The demolition of the Noor Ilahi mosque was “stalled”. In light of the ongoing war of words between Atishi and Saxena over the supposedly planned demolition of Hindu and Buddhist structures, what stands out now is the silence of the AAP when speculations over the Noor Ilahi mosque’s demolition began swirling.
Also read: Delhi polls | AAP will give temple, gurdwara priests Rs 18,000 a month: Kejriwal
Imams’ salaries go unpaid
The visible apathy of the AAP leadership on an issue concerning the Muslims stands in stark contrast to the party’s vociferous championing of the Hindu cause. This has, however, been the AAP’s consistent praxis over the years, protecting it from the “Muslim appeasement” charge that the Congress routinely draws from the BJP.
Ironically, Kejriwal’s PGSY promise has come at a time when Imams of various mosques under the aegis of the Delhi State Waqf Board have been protesting against the Delhi government’s failure to pay them salaries for the past 17 months. These Imams, numbering around 250, are paid a monthly salary by the Delhi government as per a 1993 Supreme Court directive which had, at the time, considered the poor financial conditions of such clerics and held that the state must pay them remuneration to “ensure a life of dignity”.
It was Kejriwal who, as chief minister in the run-up to the 2020 Delhi Assembly polls, decided to hike the salaries for Imams from Rs 10,000 to Rs 18,000 per month – the same amount now being promised under PGSY. Maulana Sajid Rashidi, chief of the All India Imam Association, claims that while Kejriwal’s decision to hike the salary of Imams had mobilised Muslim support for the AAP in the 2020 elections, the “salary disbursal became erratic just a year later and then, since mid-2023, the salaries stopped getting credited.”
Where will money come from?
“For the past 17 months, no Imam has been paid a salary and now Kejriwal is going around promising salaries for Hindu and Sikh priests... When they don’t have money to even pay salaries that have for nearly 30 years been part of the official salary bill of the state government, how will they pay Hindu and Sikh priests? They are fooling Hindus and Sikhs for votes,” Rashidi told The Federal.

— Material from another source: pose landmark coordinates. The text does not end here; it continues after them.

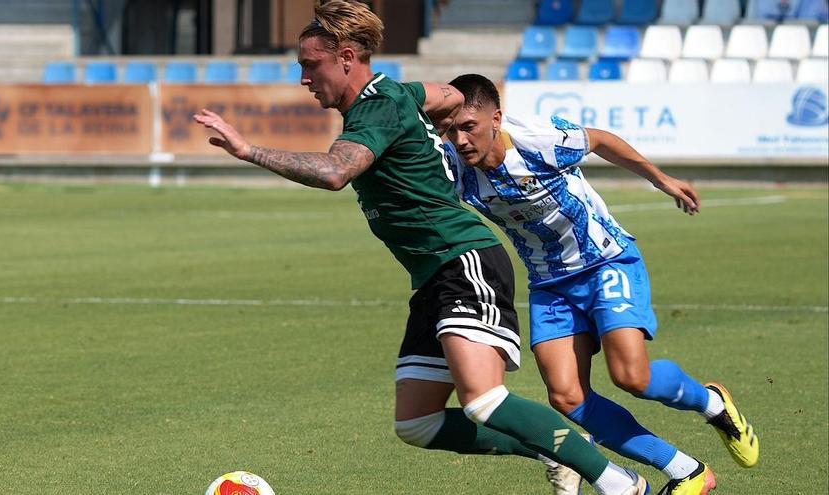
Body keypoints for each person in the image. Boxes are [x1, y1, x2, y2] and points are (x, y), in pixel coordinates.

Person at [193, 2, 649, 494]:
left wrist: (249, 150)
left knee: (484, 400)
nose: (304, 77)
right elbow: (451, 95)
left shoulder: (377, 108)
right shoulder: (397, 93)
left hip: (464, 261)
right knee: (418, 423)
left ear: (346, 57)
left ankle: (618, 482)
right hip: (433, 276)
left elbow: (335, 172)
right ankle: (557, 447)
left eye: (310, 64)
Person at [438, 73, 760, 495]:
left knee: (632, 377)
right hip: (549, 284)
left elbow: (602, 141)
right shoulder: (453, 166)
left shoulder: (537, 140)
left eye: (469, 127)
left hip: (605, 262)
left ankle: (712, 403)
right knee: (567, 397)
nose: (460, 140)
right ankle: (686, 470)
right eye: (452, 129)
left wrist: (660, 179)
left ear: (496, 119)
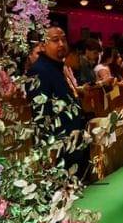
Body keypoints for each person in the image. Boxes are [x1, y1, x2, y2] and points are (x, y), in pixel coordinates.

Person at [26, 27, 89, 180]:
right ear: (42, 45)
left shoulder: (58, 67)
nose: (61, 44)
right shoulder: (39, 70)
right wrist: (51, 150)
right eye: (55, 40)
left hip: (73, 143)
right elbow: (41, 115)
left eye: (63, 39)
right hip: (58, 149)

He added, “We are not against the Pujari Granthi Samman Yojna; those priests should definitely get paid but what we are asking is how will the government pay them when it has not been able to pay the same amount to us for the past 17 months even though our salary is accounted for in the state budget”.

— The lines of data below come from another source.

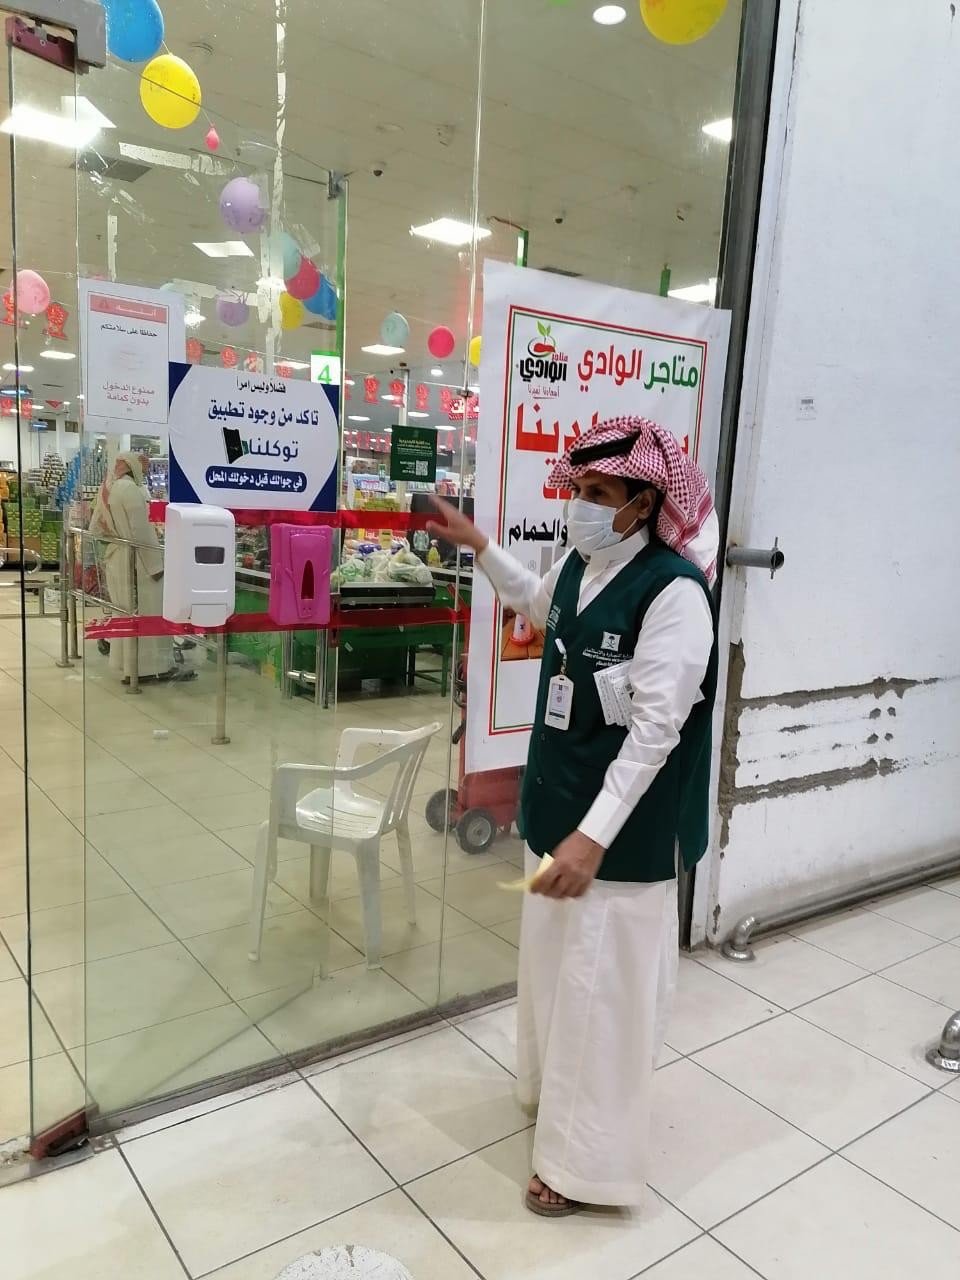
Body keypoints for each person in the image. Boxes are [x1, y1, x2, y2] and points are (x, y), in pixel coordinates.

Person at [429, 415, 719, 1217]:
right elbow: (535, 598)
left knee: (603, 1001)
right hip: (557, 815)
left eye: (599, 492)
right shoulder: (582, 566)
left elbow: (657, 729)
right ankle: (549, 1103)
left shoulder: (673, 594)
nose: (581, 504)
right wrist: (480, 546)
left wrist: (594, 838)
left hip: (619, 840)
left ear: (643, 504)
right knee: (555, 978)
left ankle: (585, 1165)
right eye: (578, 488)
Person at [89, 451, 193, 684]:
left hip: (117, 558)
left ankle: (126, 666)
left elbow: (95, 528)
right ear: (132, 465)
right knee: (148, 612)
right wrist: (156, 565)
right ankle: (150, 668)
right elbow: (141, 532)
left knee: (123, 613)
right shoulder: (130, 490)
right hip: (138, 563)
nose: (145, 471)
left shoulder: (108, 488)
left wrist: (116, 536)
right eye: (142, 466)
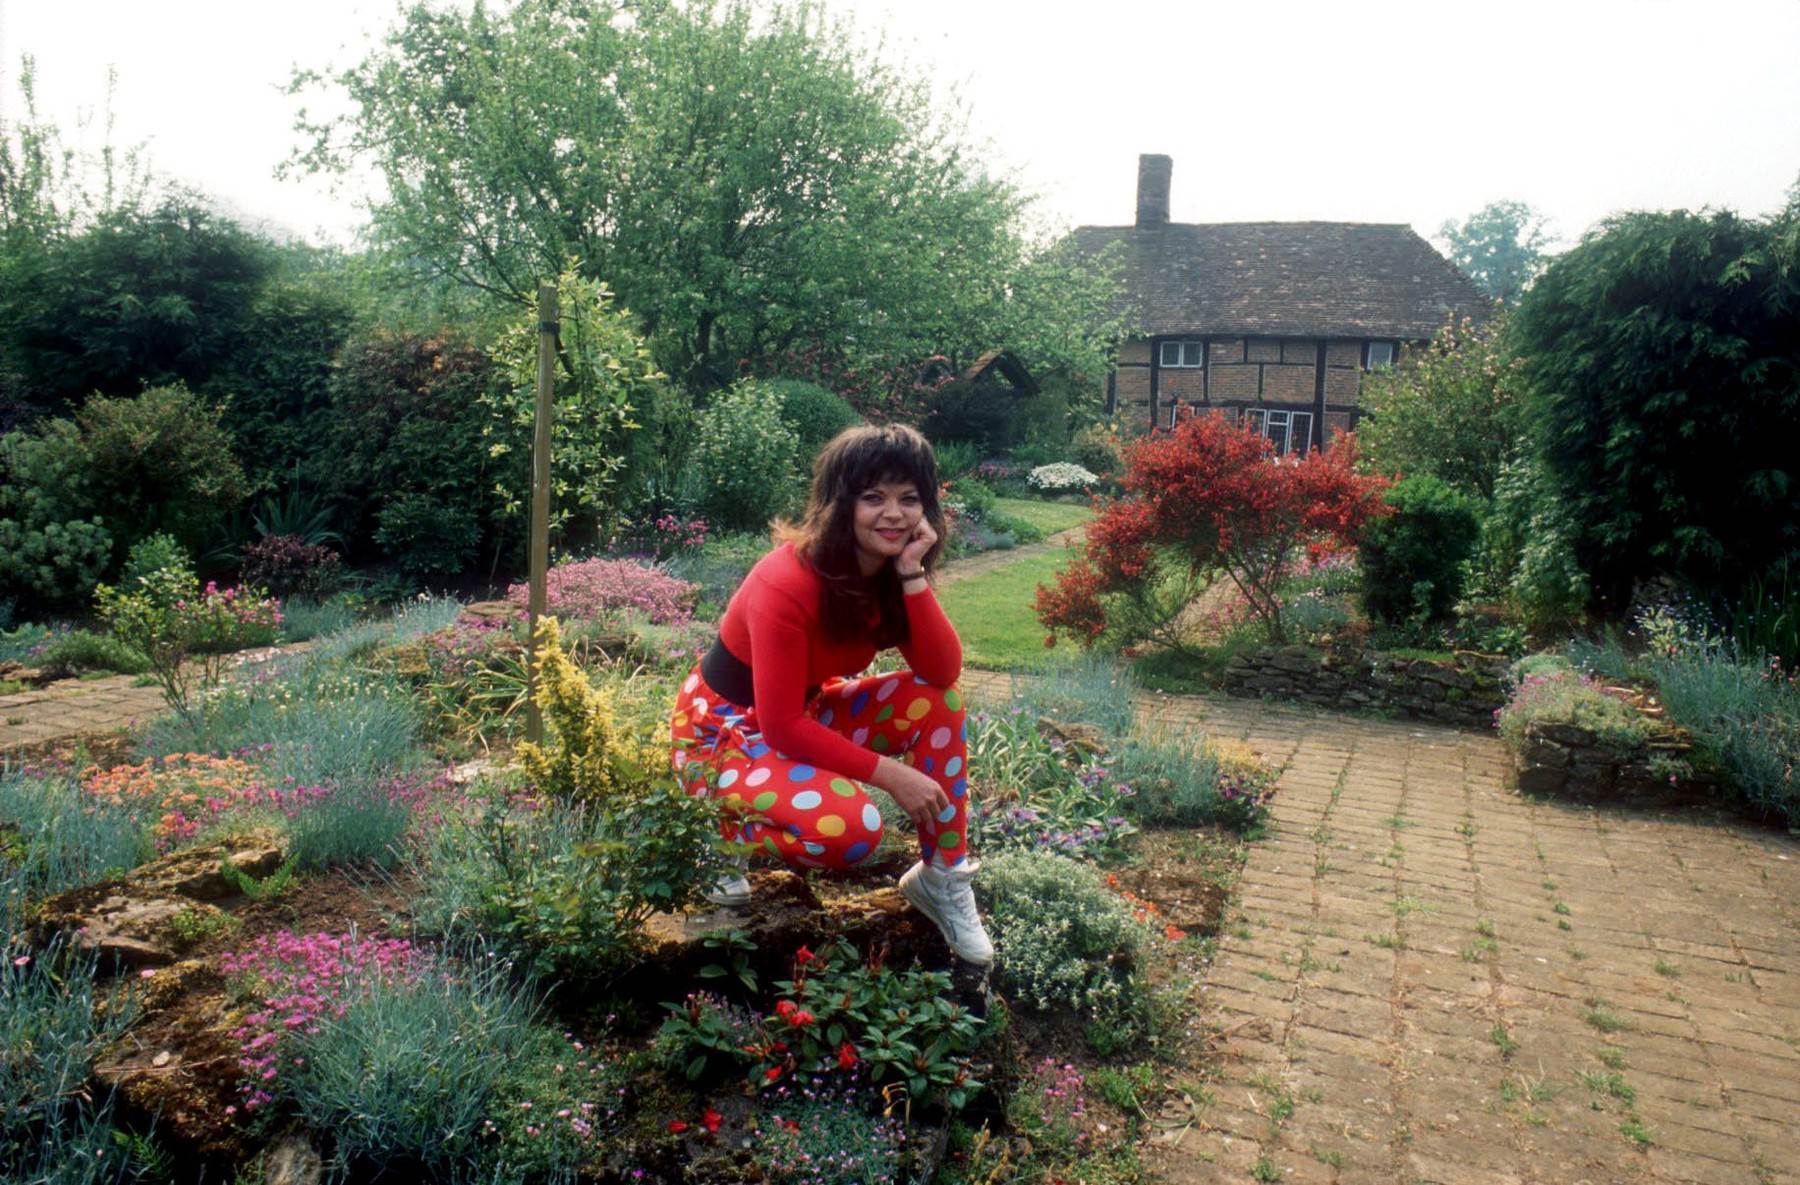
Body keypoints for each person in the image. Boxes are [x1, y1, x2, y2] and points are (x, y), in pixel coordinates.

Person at [668, 424, 993, 966]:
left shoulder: (889, 570)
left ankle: (943, 877)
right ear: (840, 505)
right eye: (874, 498)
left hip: (806, 709)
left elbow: (942, 671)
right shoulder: (787, 581)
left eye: (909, 499)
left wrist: (912, 575)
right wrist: (893, 775)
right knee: (850, 831)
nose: (894, 514)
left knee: (939, 703)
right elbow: (781, 726)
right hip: (725, 731)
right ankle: (717, 829)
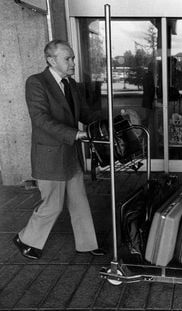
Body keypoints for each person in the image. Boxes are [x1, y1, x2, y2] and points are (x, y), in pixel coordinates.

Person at [13, 39, 105, 260]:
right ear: (51, 60)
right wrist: (75, 134)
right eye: (68, 58)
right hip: (50, 155)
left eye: (72, 58)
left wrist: (108, 121)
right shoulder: (36, 83)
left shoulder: (70, 84)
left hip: (70, 154)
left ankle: (87, 243)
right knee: (53, 205)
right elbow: (41, 119)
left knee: (79, 201)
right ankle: (25, 239)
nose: (73, 62)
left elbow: (84, 113)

The AAP has predictably maintained a studied silence on the protests by the Imams. The fiscal prudence and jugglery behind the PGSY aside, what is evident is that the AAP’s added outreach beyond Hindus this election season is to the Sikh community whose granthis Kejriwal promises to bring within the ambit of the Samman Yojna. This isn’t without electoral calculations.

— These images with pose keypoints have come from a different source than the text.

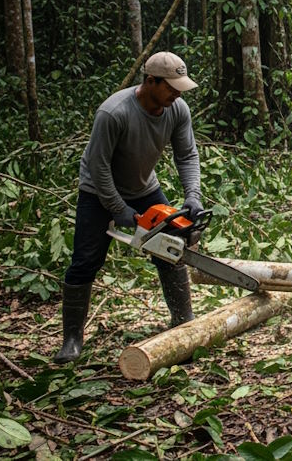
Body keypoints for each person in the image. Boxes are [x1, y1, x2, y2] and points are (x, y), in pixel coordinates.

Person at [54, 51, 204, 363]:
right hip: (97, 191)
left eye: (180, 88)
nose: (177, 94)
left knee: (172, 247)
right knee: (85, 261)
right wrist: (119, 210)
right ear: (151, 81)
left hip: (144, 187)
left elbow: (187, 155)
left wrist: (193, 196)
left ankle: (183, 320)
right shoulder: (114, 113)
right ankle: (71, 340)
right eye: (171, 87)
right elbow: (99, 167)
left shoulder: (178, 110)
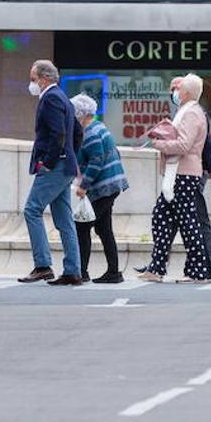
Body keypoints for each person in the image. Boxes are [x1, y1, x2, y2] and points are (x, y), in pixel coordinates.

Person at [135, 77, 211, 281]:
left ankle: (197, 270)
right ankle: (156, 268)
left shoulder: (192, 113)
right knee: (161, 218)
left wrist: (159, 144)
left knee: (188, 222)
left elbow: (184, 145)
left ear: (188, 93)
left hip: (184, 174)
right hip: (177, 174)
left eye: (179, 89)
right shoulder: (187, 111)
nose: (175, 92)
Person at [19, 60, 85, 286]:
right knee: (64, 219)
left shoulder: (51, 98)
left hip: (55, 167)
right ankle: (73, 271)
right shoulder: (63, 98)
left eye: (33, 79)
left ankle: (43, 266)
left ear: (44, 79)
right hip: (64, 166)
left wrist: (48, 162)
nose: (32, 84)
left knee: (31, 210)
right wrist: (71, 156)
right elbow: (77, 132)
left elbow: (59, 134)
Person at [72, 93, 129, 284]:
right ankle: (113, 272)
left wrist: (83, 185)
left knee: (82, 226)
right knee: (104, 229)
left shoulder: (89, 133)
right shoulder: (99, 126)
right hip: (112, 184)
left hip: (104, 186)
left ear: (80, 114)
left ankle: (82, 271)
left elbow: (96, 161)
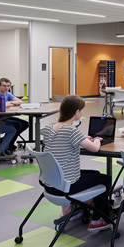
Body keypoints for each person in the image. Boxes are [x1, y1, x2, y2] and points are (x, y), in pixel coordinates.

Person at [41, 95, 112, 232]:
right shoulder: (71, 131)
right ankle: (97, 220)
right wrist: (97, 139)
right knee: (105, 179)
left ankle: (71, 211)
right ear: (76, 112)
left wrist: (82, 138)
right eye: (81, 110)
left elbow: (62, 141)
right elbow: (95, 148)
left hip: (50, 184)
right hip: (67, 187)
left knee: (95, 174)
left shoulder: (50, 128)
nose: (82, 113)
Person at [0, 78, 29, 152]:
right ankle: (6, 145)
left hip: (4, 117)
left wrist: (10, 103)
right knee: (18, 125)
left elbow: (21, 101)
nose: (6, 88)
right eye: (4, 86)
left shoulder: (7, 94)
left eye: (8, 86)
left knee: (25, 124)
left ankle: (7, 142)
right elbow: (2, 104)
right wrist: (13, 103)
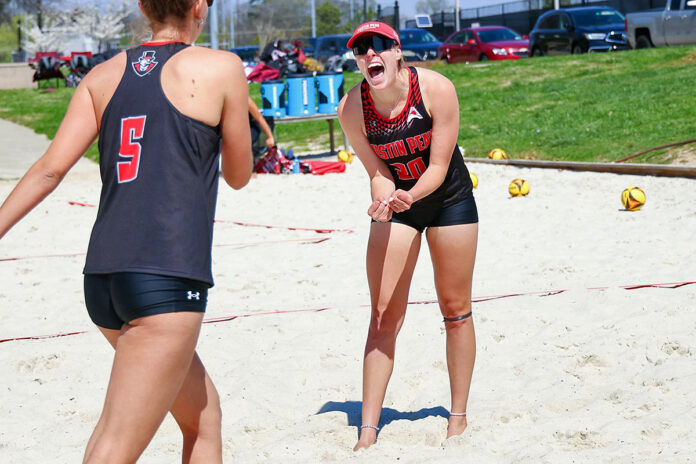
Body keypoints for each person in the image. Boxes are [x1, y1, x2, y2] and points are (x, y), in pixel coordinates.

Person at [0, 0, 251, 462]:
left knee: (202, 418)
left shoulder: (102, 75)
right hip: (166, 276)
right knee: (116, 446)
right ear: (199, 7)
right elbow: (239, 174)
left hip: (104, 279)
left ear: (142, 6)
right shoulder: (221, 67)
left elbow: (50, 170)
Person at [337, 21, 478, 451]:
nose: (370, 55)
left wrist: (407, 196)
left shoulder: (437, 89)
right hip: (399, 204)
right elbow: (377, 171)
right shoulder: (352, 108)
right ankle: (367, 432)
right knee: (382, 316)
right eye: (362, 49)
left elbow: (437, 168)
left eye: (380, 45)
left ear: (398, 53)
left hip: (449, 199)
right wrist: (383, 200)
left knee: (455, 308)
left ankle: (457, 418)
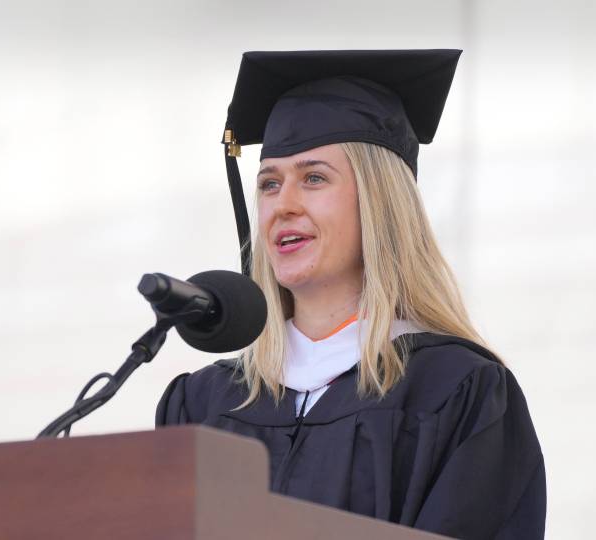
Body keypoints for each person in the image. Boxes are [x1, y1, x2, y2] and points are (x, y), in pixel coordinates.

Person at [156, 50, 545, 540]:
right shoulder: (204, 403)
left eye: (314, 178)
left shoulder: (455, 390)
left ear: (381, 202)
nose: (283, 205)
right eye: (270, 184)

Also read: Kejriwal asks RSS if it backs ‘BJP’s wrongdoings’; ‘stop lying’, party hits back
AAP’s Sikh outreach
The Sikhs have a sizeable presence across a dozen assembly segments of the national capital and, much like the Sikh-majority Punjab where the AAP won its first assembly election in 2022 by a landslide almost mirroring Delhi, the BJP has struggled, first against the Congress and now the AAP, to wrest these constituencies.
The loud protests AAP made against the Centre’s decision to have former Prime Minister Dr Manmohan Singh cremated at the Nigambodh Ghat last week instead of the Rashtriya Smriti Sthal, which is dedicated for funerals of former presidents, prime ministers and other departed “national leaders”, were, arguably, a precursor to the party’s latest Sikh outreach.
The AAP, sources said, did not want the Congress, which has also been slamming the BJP-led Centre over the disrespect shown to Dr Singh, to “gain in assembly segments with a sizeable Sikh vote in the aftermath of the controversy over the BJP’s alleged insult” to India’s first and only Sikh Prime Minister, who came from the Grand Old Party.